国連、メキシコ人外交官をハイチ事務所の所長に任命、ギャング暴力激化

ルイス氏は首都プルトープランスとその周辺で暴力が激化する中、BINUHの責任者として、厳しい任務を担うことになる。
2023年8月25日/ハイチ、首都ポルトープランス、ギャングの暴力に抗議する女性(Odelyn Joseph/AP通信)

国連のグテレス(Antonio Guterres)事務総長がメキシコの外交官であるカルロス・ルイス(Carlos Ruiz)氏を国連ハイチ統合事務所(BINUH)の所長に任命した。国連が3日、明らかにした。

BINUHは声明で、ルイス氏は2019年からコロンビアの国連特別代表として勤務し、同国の和平合意の実施状況を監視し、政府と左翼ゲリラ間の最近の和平交渉にも携わってきたと明らかにした。

ルイス氏は首都プルトープランスとその周辺で暴力が激化する中、BINUHの責任者として、厳しい任務を担うことになる。

ハイチの治安は2021年7月のモイーズ(Jovenel Moise)大統領暗殺と同年8月に西部で発生したM7.2の大地震で崩壊し、破壊と暴力が蔓延している。

ポルトープランスでは3年ほど前から複数のギャングが地域の支配権をめぐって血みどろの抗争を繰り広げている。大統領のポストは今も空席のままだ。
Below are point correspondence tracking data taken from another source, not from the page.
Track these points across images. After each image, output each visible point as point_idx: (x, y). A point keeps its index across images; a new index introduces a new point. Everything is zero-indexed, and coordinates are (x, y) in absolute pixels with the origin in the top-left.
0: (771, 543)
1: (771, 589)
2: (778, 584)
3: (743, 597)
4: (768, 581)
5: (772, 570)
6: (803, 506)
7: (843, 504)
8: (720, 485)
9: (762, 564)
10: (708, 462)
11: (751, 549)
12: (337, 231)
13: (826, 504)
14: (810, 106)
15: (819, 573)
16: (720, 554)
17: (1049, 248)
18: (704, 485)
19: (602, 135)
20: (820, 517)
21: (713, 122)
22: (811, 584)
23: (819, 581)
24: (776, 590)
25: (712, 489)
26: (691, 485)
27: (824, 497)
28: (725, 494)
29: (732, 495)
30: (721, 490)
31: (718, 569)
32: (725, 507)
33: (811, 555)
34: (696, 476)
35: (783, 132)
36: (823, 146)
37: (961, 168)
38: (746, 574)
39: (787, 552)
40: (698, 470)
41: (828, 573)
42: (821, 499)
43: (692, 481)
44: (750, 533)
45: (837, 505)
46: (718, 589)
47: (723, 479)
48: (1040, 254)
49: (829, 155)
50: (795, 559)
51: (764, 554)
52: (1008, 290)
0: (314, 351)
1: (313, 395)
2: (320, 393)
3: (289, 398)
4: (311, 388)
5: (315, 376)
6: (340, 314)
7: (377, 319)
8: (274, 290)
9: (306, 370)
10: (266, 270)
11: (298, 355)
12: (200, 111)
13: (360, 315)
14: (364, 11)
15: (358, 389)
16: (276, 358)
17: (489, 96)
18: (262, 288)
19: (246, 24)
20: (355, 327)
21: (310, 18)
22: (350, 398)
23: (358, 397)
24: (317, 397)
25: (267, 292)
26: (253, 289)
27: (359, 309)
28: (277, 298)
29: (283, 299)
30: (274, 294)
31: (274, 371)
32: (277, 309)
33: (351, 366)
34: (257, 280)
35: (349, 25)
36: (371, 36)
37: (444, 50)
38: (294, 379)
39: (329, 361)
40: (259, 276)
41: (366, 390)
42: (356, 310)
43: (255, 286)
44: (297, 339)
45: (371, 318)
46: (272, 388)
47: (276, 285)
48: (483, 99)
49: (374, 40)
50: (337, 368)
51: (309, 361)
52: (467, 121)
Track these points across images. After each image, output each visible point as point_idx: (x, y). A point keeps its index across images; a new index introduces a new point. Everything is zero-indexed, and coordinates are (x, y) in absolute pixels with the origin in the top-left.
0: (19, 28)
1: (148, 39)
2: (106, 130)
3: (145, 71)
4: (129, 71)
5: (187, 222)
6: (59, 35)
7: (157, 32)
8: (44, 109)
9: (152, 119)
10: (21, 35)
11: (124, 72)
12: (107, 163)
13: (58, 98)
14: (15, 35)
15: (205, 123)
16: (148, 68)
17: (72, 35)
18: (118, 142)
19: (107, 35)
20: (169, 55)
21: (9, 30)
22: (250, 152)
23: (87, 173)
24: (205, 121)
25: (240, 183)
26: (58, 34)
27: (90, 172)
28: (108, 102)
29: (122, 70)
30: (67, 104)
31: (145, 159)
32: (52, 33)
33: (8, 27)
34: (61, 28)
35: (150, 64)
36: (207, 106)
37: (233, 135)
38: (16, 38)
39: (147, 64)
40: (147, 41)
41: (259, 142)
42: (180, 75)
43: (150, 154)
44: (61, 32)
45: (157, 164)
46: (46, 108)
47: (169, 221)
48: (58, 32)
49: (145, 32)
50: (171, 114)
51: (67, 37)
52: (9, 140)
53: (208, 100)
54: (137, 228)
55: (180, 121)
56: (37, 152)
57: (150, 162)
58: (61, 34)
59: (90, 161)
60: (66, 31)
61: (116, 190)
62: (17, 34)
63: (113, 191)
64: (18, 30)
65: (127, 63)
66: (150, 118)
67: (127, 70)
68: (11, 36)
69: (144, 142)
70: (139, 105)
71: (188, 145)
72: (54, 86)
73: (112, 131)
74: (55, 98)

ポルトープランスの90%がギャングの支配下に置かれ、市内の学校、企業、公共機関はほぼ全て閉鎖。2つの主要刑務所もギャングの攻撃で崩壊し、4000人以上の受刑者が脱獄した。

ポルトープランスと周辺地域の暴力は昨年10月頃から激化。アルティボニット県ではグラン・グリフとみられる武装ギャングが複数の地区を襲撃し、市民少なくとも115人を虐殺した。逮捕者は出ていない。
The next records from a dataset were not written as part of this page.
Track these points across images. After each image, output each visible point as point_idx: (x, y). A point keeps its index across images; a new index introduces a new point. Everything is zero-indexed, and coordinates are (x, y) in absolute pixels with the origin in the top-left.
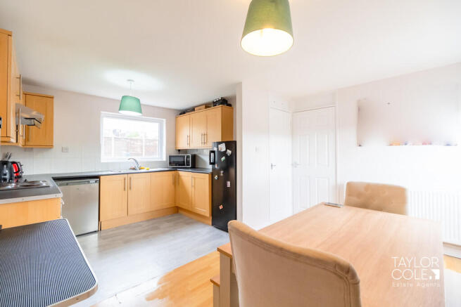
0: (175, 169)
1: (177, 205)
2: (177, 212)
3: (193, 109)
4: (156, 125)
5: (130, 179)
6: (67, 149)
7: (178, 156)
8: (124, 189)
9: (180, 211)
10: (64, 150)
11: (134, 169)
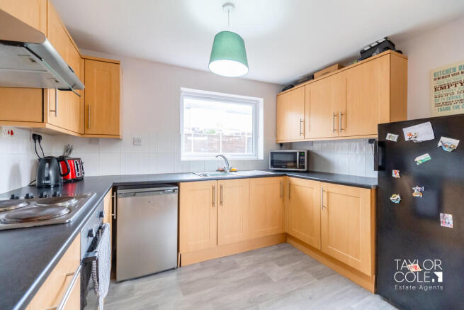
0: (283, 174)
1: (287, 231)
2: (285, 241)
3: (311, 77)
4: (249, 108)
5: (221, 187)
6: (139, 141)
7: (280, 153)
8: (213, 203)
9: (289, 240)
10: (136, 142)
11: (223, 171)
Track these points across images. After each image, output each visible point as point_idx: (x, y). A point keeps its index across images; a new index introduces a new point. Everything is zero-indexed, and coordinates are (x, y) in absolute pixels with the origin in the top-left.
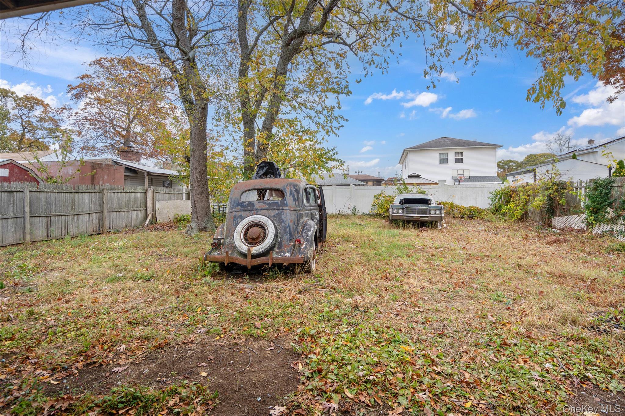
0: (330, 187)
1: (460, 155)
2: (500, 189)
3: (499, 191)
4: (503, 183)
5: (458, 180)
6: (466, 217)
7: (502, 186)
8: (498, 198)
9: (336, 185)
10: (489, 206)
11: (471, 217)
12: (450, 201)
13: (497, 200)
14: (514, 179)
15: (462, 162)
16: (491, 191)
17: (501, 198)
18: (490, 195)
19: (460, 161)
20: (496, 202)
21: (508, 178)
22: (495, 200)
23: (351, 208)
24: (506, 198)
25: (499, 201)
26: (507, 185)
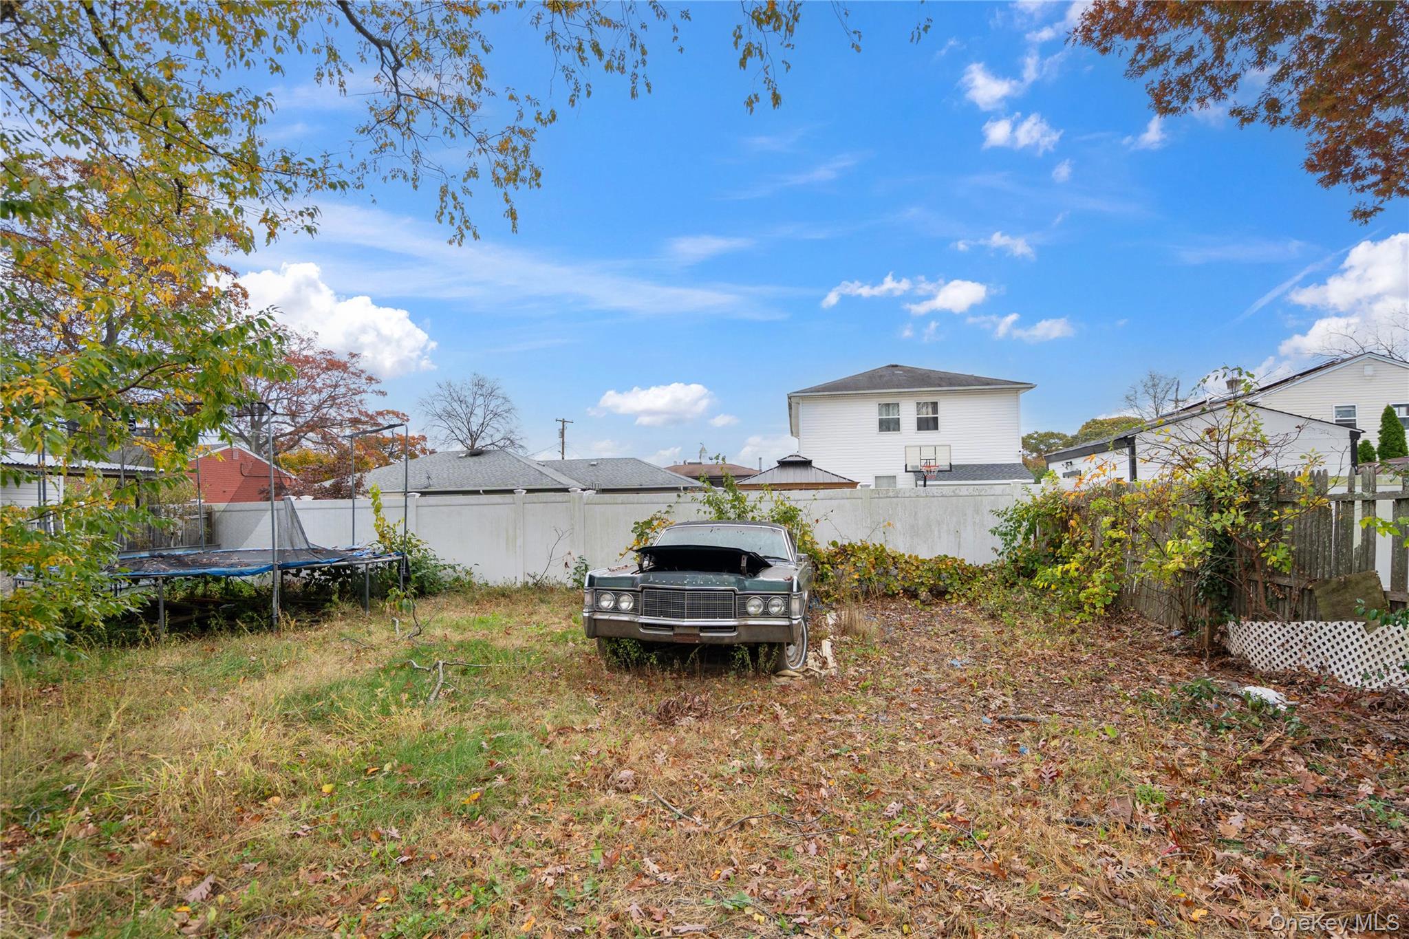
0: (508, 497)
1: (930, 410)
2: (1028, 501)
3: (1027, 509)
4: (1038, 482)
5: (922, 475)
6: (923, 593)
7: (1036, 489)
8: (1023, 530)
9: (529, 491)
10: (995, 557)
11: (939, 594)
12: (877, 540)
13: (1020, 537)
14: (1069, 470)
15: (936, 428)
16: (1002, 508)
17: (1031, 530)
18: (996, 522)
19: (931, 424)
20: (1015, 544)
21: (1052, 466)
22: (1015, 537)
23: (573, 565)
24: (1050, 530)
25: (1026, 539)
26: (1050, 489)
最新のギャング間抗争は3月初めに勃発。ポルトープランスの大部分を支配するギャング連合「ヴィヴ・アンサム(Viv Ansam)」と対立する複数のギャングが民間人を巻き込みながら激しい縄張り争いを繰り広げている。

国連人権高等弁務官事務所(OHCHR)はギャングがポルトープランスを越えて中央地域に影響力を拡大していると警告。今年1月から5月末までの間に少なくとも2680人がギャング暴力で死亡し、130万人もの市民が避難を余儀なくされていると報告した。

国連薬物犯罪事務所(UNODC)は2日、ギャングがポルトープランスの「ほぼ全域」を支配したと明らかにした。

BINUHが運営するMSS(ハイチ国連支援ミッション)はポルトープランスなどで国家警察を支援しているが、兵力、資金、装備の不足に直面し、困難な状況にある。

暫定大統領評議会のアルフォンス・ジャン(Fritz Alphonse Jean)議長は先月、ギャングとの戦いを有利に進めるため、外国の民間軍事会社を雇っていることを初めて認めた。

米国やカナダはMSSを平和維持部隊に格上げするよう求めているが、中国とロシアが難色を示している。